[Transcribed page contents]
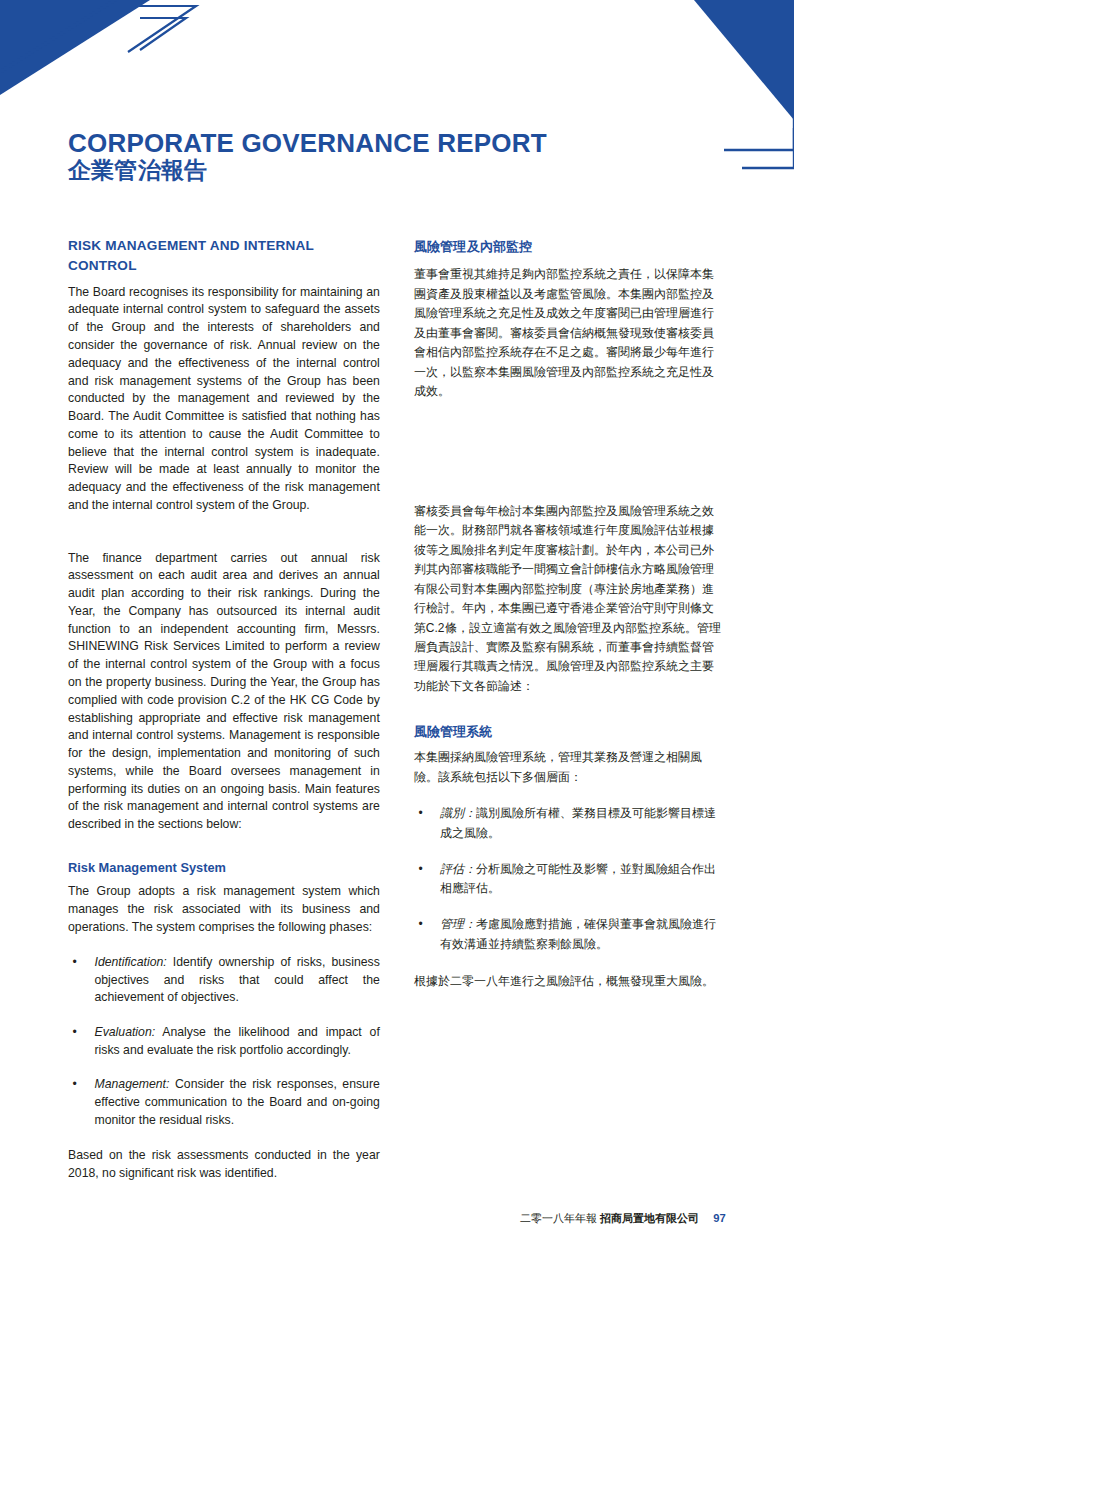CORPORATE GOVERNANCE REPORT 企業管治報告
RISK MANAGEMENT AND INTERNAL CONTROL
The Board recognises its responsibility for maintaining an adequate internal control system to safeguard the assets of the Group and the interests of shareholders and consider the governance of risk. Annual review on the adequacy and the effectiveness of the internal control and risk management systems of the Group has been conducted by the management and reviewed by the Board. The Audit Committee is satisfied that nothing has come to its attention to cause the Audit Committee to believe that the internal control system is inadequate. Review will be made at least annually to monitor the adequacy and the effectiveness of the risk management and the internal control system of the Group.
The finance department carries out annual risk assessment on each audit area and derives an annual audit plan according to their risk rankings. During the Year, the Company has outsourced its internal audit function to an independent accounting firm, Messrs. SHINEWING Risk Services Limited to perform a review of the internal control system of the Group with a focus on the property business. During the Year, the Group has complied with code provision C.2 of the HK CG Code by establishing appropriate and effective risk management and internal control systems. Management is responsible for the design, implementation and monitoring of such systems, while the Board oversees management in performing its duties on an ongoing basis. Main features of the risk management and internal control systems are described in the sections below:
Risk Management System
The Group adopts a risk management system which manages the risk associated with its business and operations. The system comprises the following phases:
Identification: Identify ownership of risks, business objectives and risks that could affect the achievement of objectives.
Evaluation: Analyse the likelihood and impact of risks and evaluate the risk portfolio accordingly.
Management: Consider the risk responses, ensure effective communication to the Board and on-going monitor the residual risks.
Based on the risk assessments conducted in the year 2018, no significant risk was identified.
風險管理及內部監控
董事會重視其維持足夠內部監控系統之責任，以保障本集團資產及股東權益以及考慮監管風險。本集團內部監控及風險管理系統之充足性及成效之年度審閱已由管理層進行及由董事會審閱。審核委員會信納概無發現致使審核委員會相信內部監控系統存在不足之處。審閱將最少每年進行一次，以監察本集團風險管理及內部監控系統之充足性及成效。
審核委員會每年檢討本集團內部監控及風險管理系統之效能一次。財務部門就各審核領域進行年度風險評估並根據彼等之風險排名判定年度審核計劃。於年內，本公司已外判其內部審核職能予一間獨立會計師樓信永方略風險管理有限公司對本集團內部監控制度（專注於房地產業務）進行檢討。年內，本集團已遵守香港企業管治守則守則條文第C.2條，設立適當有效之風險管理及內部監控系統。管理層負責設計、實際及監察有關系統，而董事會持續監督管理層履行其職責之情況。風險管理及內部監控系統之主要功能於下文各節論述：
風險管理系統
本集團採納風險管理系統，管理其業務及營運之相關風險。該系統包括以下多個層面：
識別：識別風險所有權、業務目標及可能影響目標達成之風險。
評估：分析風險之可能性及影響，並對風險組合作出相應評估。
管理：考慮風險應對措施，確保與董事會就風險進行有效溝通並持續監察剩餘風險。
根據於二零一八年進行之風險評估，概無發現重大風險。
二零一八年年報 招商局置地有限公司 97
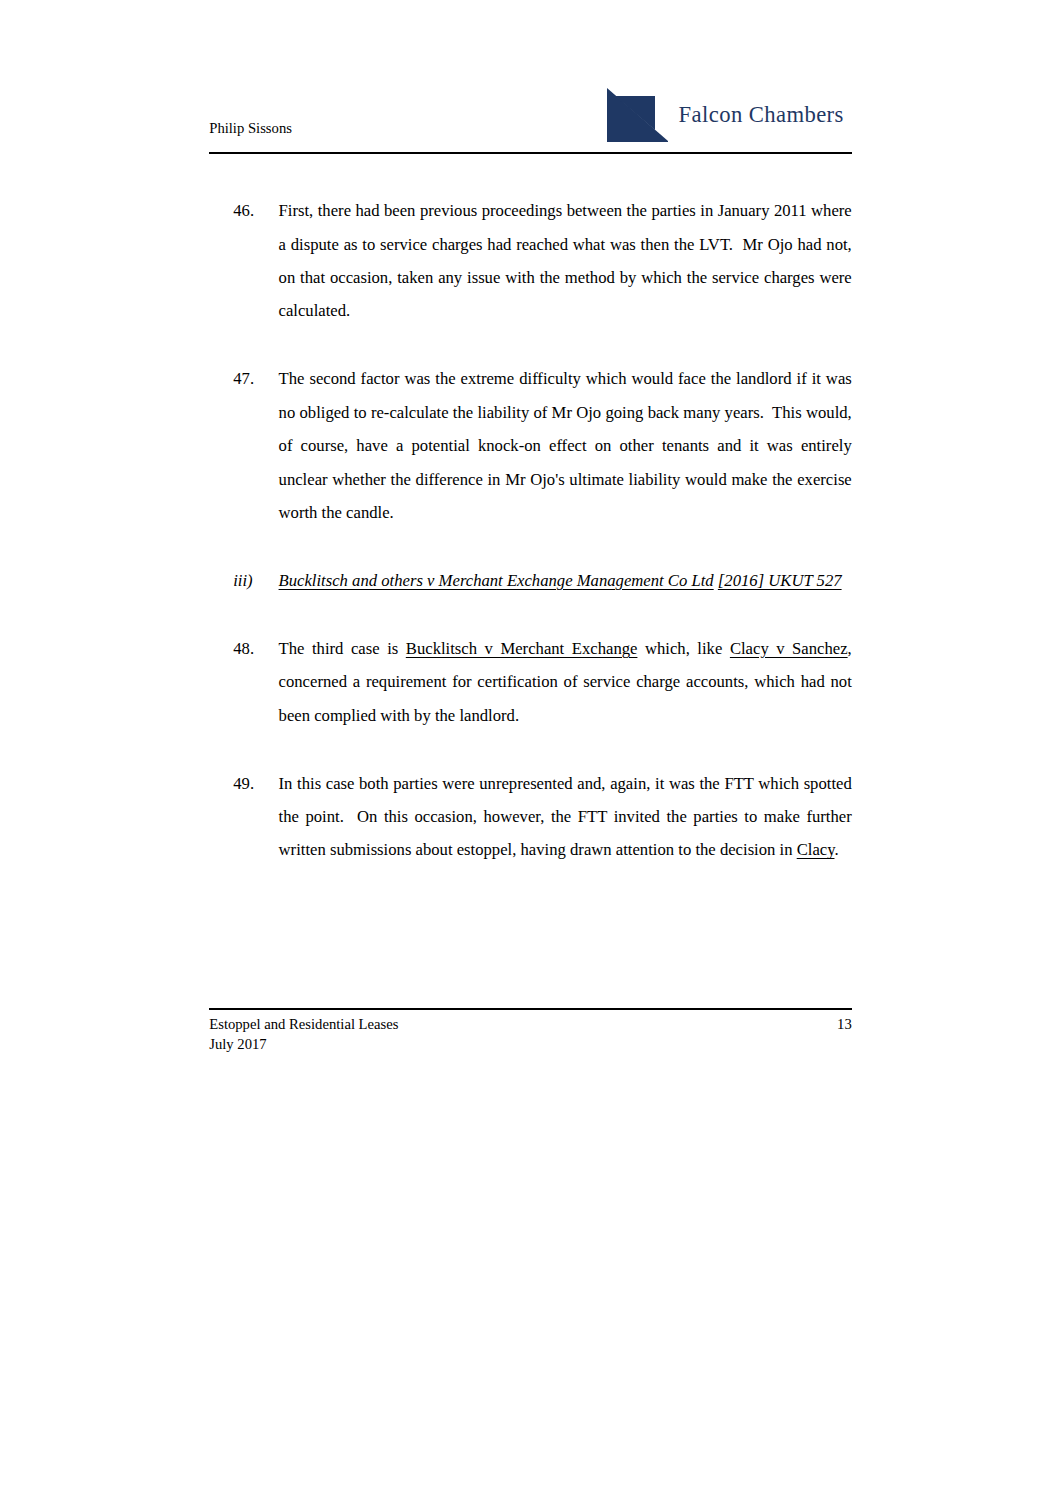Philip Sissons
Falcon Chambers
46. First, there had been previous proceedings between the parties in January 2011 where a dispute as to service charges had reached what was then the LVT. Mr Ojo had not, on that occasion, taken any issue with the method by which the service charges were calculated.
47. The second factor was the extreme difficulty which would face the landlord if it was no obliged to re-calculate the liability of Mr Ojo going back many years. This would, of course, have a potential knock-on effect on other tenants and it was entirely unclear whether the difference in Mr Ojo's ultimate liability would make the exercise worth the candle.
iii) Bucklitsch and others v Merchant Exchange Management Co Ltd [2016] UKUT 527
48. The third case is Bucklitsch v Merchant Exchange which, like Clacy v Sanchez, concerned a requirement for certification of service charge accounts, which had not been complied with by the landlord.
49. In this case both parties were unrepresented and, again, it was the FTT which spotted the point. On this occasion, however, the FTT invited the parties to make further written submissions about estoppel, having drawn attention to the decision in Clacy.
Estoppel and Residential Leases
July 2017
13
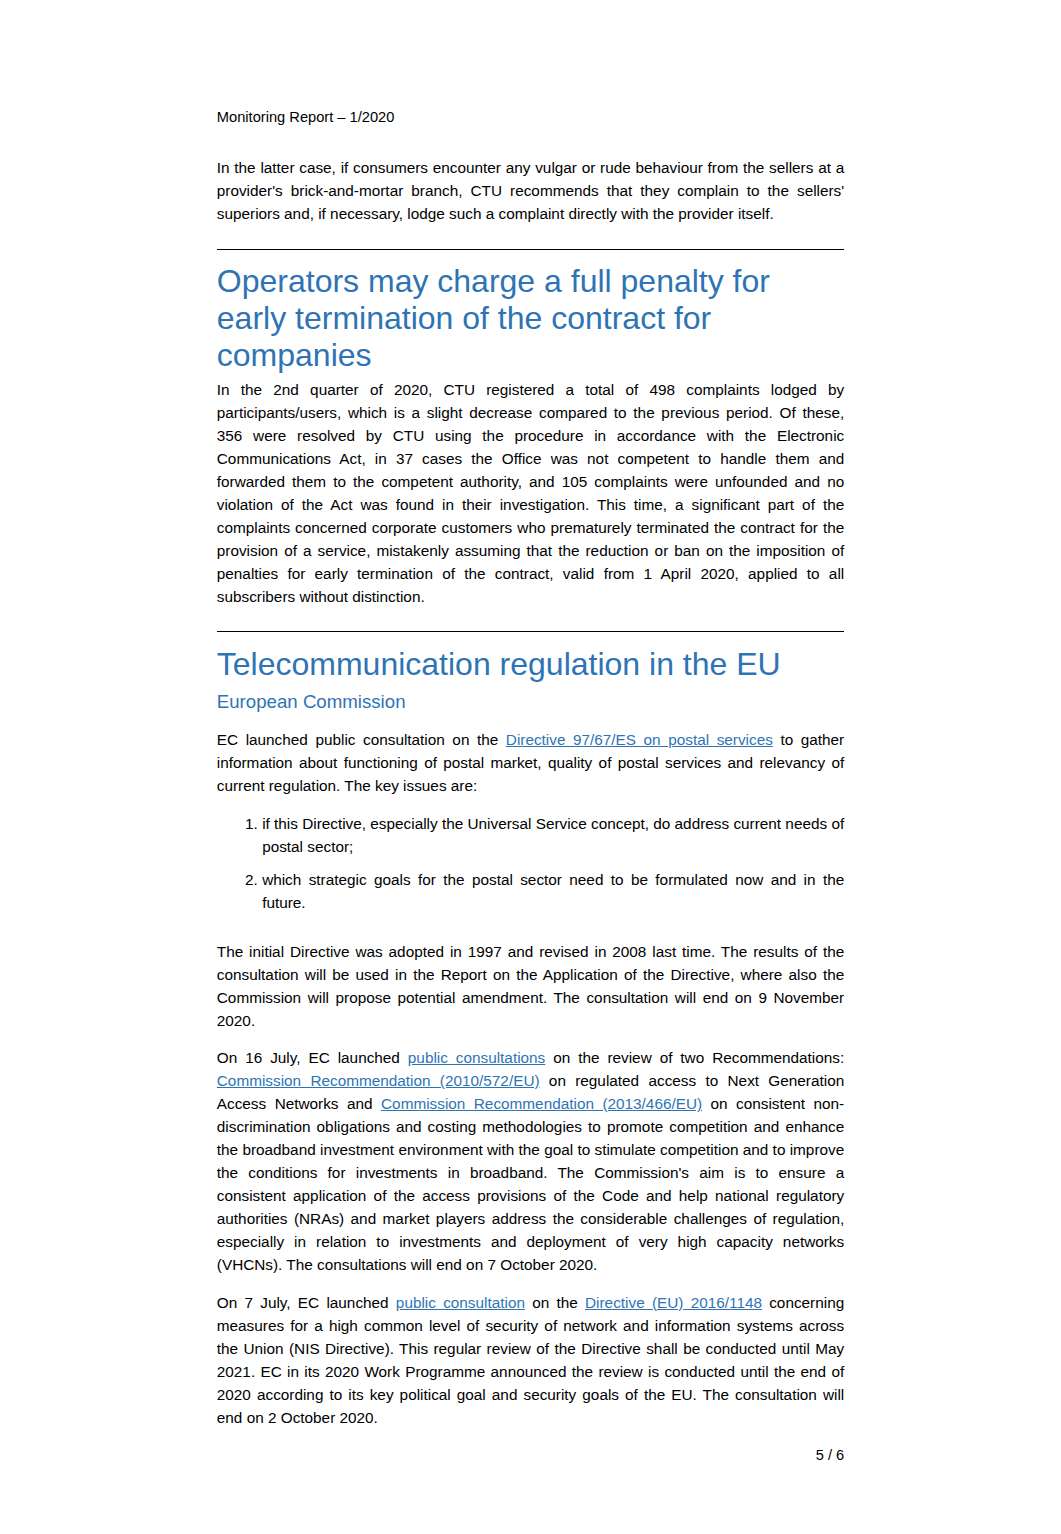Monitoring Report – 1/2020
In the latter case, if consumers encounter any vulgar or rude behaviour from the sellers at a provider's brick-and-mortar branch, CTU recommends that they complain to the sellers' superiors and, if necessary, lodge such a complaint directly with the provider itself.
Operators may charge a full penalty for early termination of the contract for companies
In the 2nd quarter of 2020, CTU registered a total of 498 complaints lodged by participants/users, which is a slight decrease compared to the previous period. Of these, 356 were resolved by CTU using the procedure in accordance with the Electronic Communications Act, in 37 cases the Office was not competent to handle them and forwarded them to the competent authority, and 105 complaints were unfounded and no violation of the Act was found in their investigation. This time, a significant part of the complaints concerned corporate customers who prematurely terminated the contract for the provision of a service, mistakenly assuming that the reduction or ban on the imposition of penalties for early termination of the contract, valid from 1 April 2020, applied to all subscribers without distinction.
Telecommunication regulation in the EU
European Commission
EC launched public consultation on the Directive 97/67/ES on postal services to gather information about functioning of postal market, quality of postal services and relevancy of current regulation. The key issues are:
if this Directive, especially the Universal Service concept, do address current needs of postal sector;
which strategic goals for the postal sector need to be formulated now and in the future.
The initial Directive was adopted in 1997 and revised in 2008 last time. The results of the consultation will be used in the Report on the Application of the Directive, where also the Commission will propose potential amendment. The consultation will end on 9 November 2020.
On 16 July, EC launched public consultations on the review of two Recommendations: Commission Recommendation (2010/572/EU) on regulated access to Next Generation Access Networks and Commission Recommendation (2013/466/EU) on consistent non-discrimination obligations and costing methodologies to promote competition and enhance the broadband investment environment with the goal to stimulate competition and to improve the conditions for investments in broadband. The Commission's aim is to ensure a consistent application of the access provisions of the Code and help national regulatory authorities (NRAs) and market players address the considerable challenges of regulation, especially in relation to investments and deployment of very high capacity networks (VHCNs). The consultations will end on 7 October 2020.
On 7 July, EC launched public consultation on the Directive (EU) 2016/1148 concerning measures for a high common level of security of network and information systems across the Union (NIS Directive). This regular review of the Directive shall be conducted until May 2021. EC in its 2020 Work Programme announced the review is conducted until the end of 2020 according to its key political goal and security goals of the EU. The consultation will end on 2 October 2020.
5 / 6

→ Task requirements:
Output exactly the lines above that lie between the line with "評估：分析風險之可能性及影響，並對風險組合作出相應評估。" and the line with "Operators may charge", those two lines included, and no pictures.

→ Solved problem:
評估：分析風險之可能性及影響，並對風險組合作出相應評估。
管理：考慮風險應對措施，確保與董事會就風險進行有效溝通並持續監察剩餘風險。
根據於二零一八年進行之風險評估，概無發現重大風險。
二零一八年年報 招商局置地有限公司 97
Philip Sissons
Falcon Chambers
46. First, there had been previous proceedings between the parties in January 2011 where a dispute as to service charges had reached what was then the LVT. Mr Ojo had not, on that occasion, taken any issue with the method by which the service charges were calculated.
47. The second factor was the extreme difficulty which would face the landlord if it was no obliged to re-calculate the liability of Mr Ojo going back many years. This would, of course, have a potential knock-on effect on other tenants and it was entirely unclear whether the difference in Mr Ojo's ultimate liability would make the exercise worth the candle.
iii) Bucklitsch and others v Merchant Exchange Management Co Ltd [2016] UKUT 527
48. The third case is Bucklitsch v Merchant Exchange which, like Clacy v Sanchez, concerned a requirement for certification of service charge accounts, which had not been complied with by the landlord.
49. In this case both parties were unrepresented and, again, it was the FTT which spotted the point. On this occasion, however, the FTT invited the parties to make further written submissions about estoppel, having drawn attention to the decision in Clacy.
Estoppel and Residential Leases
July 2017
13
Monitoring Report – 1/2020
In the latter case, if consumers encounter any vulgar or rude behaviour from the sellers at a provider's brick-and-mortar branch, CTU recommends that they complain to the sellers' superiors and, if necessary, lodge such a complaint directly with the provider itself.
Operators may charge a full penalty for early termination of the contract for companies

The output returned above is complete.